▶ Saved data entries
----------------

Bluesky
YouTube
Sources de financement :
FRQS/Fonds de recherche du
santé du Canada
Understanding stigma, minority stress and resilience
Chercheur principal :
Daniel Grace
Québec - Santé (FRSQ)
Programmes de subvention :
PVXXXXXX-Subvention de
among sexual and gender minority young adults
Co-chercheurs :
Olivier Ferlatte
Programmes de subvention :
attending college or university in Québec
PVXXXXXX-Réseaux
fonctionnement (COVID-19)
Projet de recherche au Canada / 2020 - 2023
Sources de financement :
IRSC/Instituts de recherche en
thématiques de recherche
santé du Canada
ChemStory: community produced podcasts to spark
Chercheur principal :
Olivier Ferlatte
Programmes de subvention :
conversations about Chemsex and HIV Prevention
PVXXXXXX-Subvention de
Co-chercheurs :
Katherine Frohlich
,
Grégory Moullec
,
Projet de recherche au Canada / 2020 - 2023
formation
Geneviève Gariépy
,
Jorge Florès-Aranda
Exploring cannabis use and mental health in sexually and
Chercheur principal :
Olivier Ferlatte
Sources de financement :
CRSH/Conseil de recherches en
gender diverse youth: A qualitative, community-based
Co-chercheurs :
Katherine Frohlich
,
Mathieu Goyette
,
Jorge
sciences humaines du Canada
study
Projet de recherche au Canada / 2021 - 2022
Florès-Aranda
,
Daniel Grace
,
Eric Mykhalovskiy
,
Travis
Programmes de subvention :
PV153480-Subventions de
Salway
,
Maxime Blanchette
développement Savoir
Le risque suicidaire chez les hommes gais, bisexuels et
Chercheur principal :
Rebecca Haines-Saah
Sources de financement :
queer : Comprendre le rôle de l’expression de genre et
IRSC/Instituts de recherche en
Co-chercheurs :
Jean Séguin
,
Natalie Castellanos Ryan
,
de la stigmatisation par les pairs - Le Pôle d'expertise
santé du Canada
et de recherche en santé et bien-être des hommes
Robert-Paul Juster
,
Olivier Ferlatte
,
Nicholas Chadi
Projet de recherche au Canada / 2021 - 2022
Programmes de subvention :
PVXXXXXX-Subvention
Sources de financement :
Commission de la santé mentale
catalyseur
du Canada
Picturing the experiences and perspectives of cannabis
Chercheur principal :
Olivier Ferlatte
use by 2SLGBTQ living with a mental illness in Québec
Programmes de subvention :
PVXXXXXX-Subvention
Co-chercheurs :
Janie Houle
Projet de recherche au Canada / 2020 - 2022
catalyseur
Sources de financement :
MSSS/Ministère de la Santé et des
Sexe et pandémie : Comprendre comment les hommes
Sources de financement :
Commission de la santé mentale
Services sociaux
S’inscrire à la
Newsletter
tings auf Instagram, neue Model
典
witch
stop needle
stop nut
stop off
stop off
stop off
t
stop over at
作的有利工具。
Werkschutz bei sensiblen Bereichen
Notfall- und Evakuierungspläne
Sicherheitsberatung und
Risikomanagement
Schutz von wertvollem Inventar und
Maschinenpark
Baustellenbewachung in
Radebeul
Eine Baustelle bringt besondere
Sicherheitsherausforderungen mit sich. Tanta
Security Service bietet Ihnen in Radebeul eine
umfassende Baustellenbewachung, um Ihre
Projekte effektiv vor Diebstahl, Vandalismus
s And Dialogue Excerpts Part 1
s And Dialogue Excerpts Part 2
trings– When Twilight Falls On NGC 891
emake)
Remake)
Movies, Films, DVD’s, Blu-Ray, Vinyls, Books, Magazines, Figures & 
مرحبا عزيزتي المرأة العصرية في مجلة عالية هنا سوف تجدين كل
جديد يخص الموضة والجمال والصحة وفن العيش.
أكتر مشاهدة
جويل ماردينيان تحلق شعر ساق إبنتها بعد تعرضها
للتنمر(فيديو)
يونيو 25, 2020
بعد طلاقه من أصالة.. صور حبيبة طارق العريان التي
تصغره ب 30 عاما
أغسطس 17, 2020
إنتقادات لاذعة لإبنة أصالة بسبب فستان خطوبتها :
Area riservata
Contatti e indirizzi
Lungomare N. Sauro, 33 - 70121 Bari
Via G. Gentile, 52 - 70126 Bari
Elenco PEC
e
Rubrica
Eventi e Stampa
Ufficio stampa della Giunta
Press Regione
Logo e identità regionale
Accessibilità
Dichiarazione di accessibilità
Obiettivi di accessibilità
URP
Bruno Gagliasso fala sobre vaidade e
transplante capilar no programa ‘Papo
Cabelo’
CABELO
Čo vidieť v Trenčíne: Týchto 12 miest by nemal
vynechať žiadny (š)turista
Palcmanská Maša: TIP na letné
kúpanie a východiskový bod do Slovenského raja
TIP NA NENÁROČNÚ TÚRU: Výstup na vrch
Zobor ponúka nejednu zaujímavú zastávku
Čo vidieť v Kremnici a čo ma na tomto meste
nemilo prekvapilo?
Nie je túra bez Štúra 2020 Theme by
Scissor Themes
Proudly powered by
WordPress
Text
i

----------------

What this exercise asks for is an exact copy of all the records.

▶ SOLVED PROBLEM
Bluesky
YouTube
Sources de financement :
FRQS/Fonds de recherche du
santé du Canada
Understanding stigma, minority stress and resilience
Chercheur principal :
Daniel Grace
Québec - Santé (FRSQ)
Programmes de subvention :
PVXXXXXX-Subvention de
among sexual and gender minority young adults
Co-chercheurs :
Olivier Ferlatte
Programmes de subvention :
attending college or university in Québec
PVXXXXXX-Réseaux
fonctionnement (COVID-19)
Projet de recherche au Canada / 2020 - 2023
Sources de financement :
IRSC/Instituts de recherche en
thématiques de recherche
santé du Canada
ChemStory: community produced podcasts to spark
Chercheur principal :
Olivier Ferlatte
Programmes de subvention :
conversations about Chemsex and HIV Prevention
PVXXXXXX-Subvention de
Co-chercheurs :
Katherine Frohlich
,
Grégory Moullec
,
Projet de recherche au Canada / 2020 - 2023
formation
Geneviève Gariépy
,
Jorge Florès-Aranda
Exploring cannabis use and mental health in sexually and
Chercheur principal :
Olivier Ferlatte
Sources de financement :
CRSH/Conseil de recherches en
gender diverse youth: A qualitative, community-based
Co-chercheurs :
Katherine Frohlich
,
Mathieu Goyette
,
Jorge
sciences humaines du Canada
study
Projet de recherche au Canada / 2021 - 2022
Florès-Aranda
,
Daniel Grace
,
Eric Mykhalovskiy
,
Travis
Programmes de subvention :
PV153480-Subventions de
Salway
,
Maxime Blanchette
développement Savoir
Le risque suicidaire chez les hommes gais, bisexuels et
Chercheur principal :
Rebecca Haines-Saah
Sources de financement :
queer : Comprendre le rôle de l’expression de genre et
IRSC/Instituts de recherche en
Co-chercheurs :
Jean Séguin
,
Natalie Castellanos Ryan
,
de la stigmatisation par les pairs - Le Pôle d'expertise
santé du Canada
et de recherche en santé et bien-être des hommes
Robert-Paul Juster
,
Olivier Ferlatte
,
Nicholas Chadi
Projet de recherche au Canada / 2021 - 2022
Programmes de subvention :
PVXXXXXX-Subvention
Sources de financement :
Commission de la santé mentale
catalyseur
du Canada
Picturing the experiences and perspectives of cannabis
Chercheur principal :
Olivier Ferlatte
use by 2SLGBTQ living with a mental illness in Québec
Programmes de subvention :
PVXXXXXX-Subvention
Co-chercheurs :
Janie Houle
Projet de recherche au Canada / 2020 - 2022
catalyseur
Sources de financement :
MSSS/Ministère de la Santé et des
Sexe et pandémie : Comprendre comment les hommes
Sources de financement :
Commission de la santé mentale
Services sociaux
S’inscrire à la
Newsletter
tings auf Instagram, neue Model
典
witch
stop needle
stop nut
stop off
stop off
stop off
t
stop over at
作的有利工具。
Werkschutz bei sensiblen Bereichen
Notfall- und Evakuierungspläne
Sicherheitsberatung und
Risikomanagement
Schutz von wertvollem Inventar und
Maschinenpark
Baustellenbewachung in
Radebeul
Eine Baustelle bringt besondere
Sicherheitsherausforderungen mit sich. Tanta
Security Service bietet Ihnen in Radebeul eine
umfassende Baustellenbewachung, um Ihre
Projekte effektiv vor Diebstahl, Vandalismus
s And Dialogue Excerpts Part 1
s And Dialogue Excerpts Part 2
trings– When Twilight Falls On NGC 891
emake)
Remake)
Movies, Films, DVD’s, Blu-Ray, Vinyls, Books, Magazines, Figures & 
مرحبا عزيزتي المرأة العصرية في مجلة عالية هنا سوف تجدين كل
جديد يخص الموضة والجمال والصحة وفن العيش.
أكتر مشاهدة
جويل ماردينيان تحلق شعر ساق إبنتها بعد تعرضها
للتنمر(فيديو)
يونيو 25, 2020
بعد طلاقه من أصالة.. صور حبيبة طارق العريان التي
تصغره ب 30 عاما
أغسطس 17, 2020
إنتقادات لاذعة لإبنة أصالة بسبب فستان خطوبتها :
Area riservata
Contatti e indirizzi
Lungomare N. Sauro, 33 - 70121 Bari
Via G. Gentile, 52 - 70126 Bari
Elenco PEC
e
Rubrica
Eventi e Stampa
Ufficio stampa della Giunta
Press Regione
Logo e identità regionale
Accessibilità
Dichiarazione di accessibilità
Obiettivi di accessibilità
URP
Bruno Gagliasso fala sobre vaidade e
transplante capilar no programa ‘Papo
Cabelo’
CABELO
Čo vidieť v Trenčíne: Týchto 12 miest by nemal
vynechať žiadny (š)turista
Palcmanská Maša: TIP na letné
kúpanie a východiskový bod do Slovenského raja
TIP NA NENÁROČNÚ TÚRU: Výstup na vrch
Zobor ponúka nejednu zaujímavú zastávku
Čo vidieť v Kremnici a čo ma na tomto meste
nemilo prekvapilo?
Nie je túra bez Štúra 2020 Theme by
Scissor Themes
Proudly powered by
WordPress
Text
i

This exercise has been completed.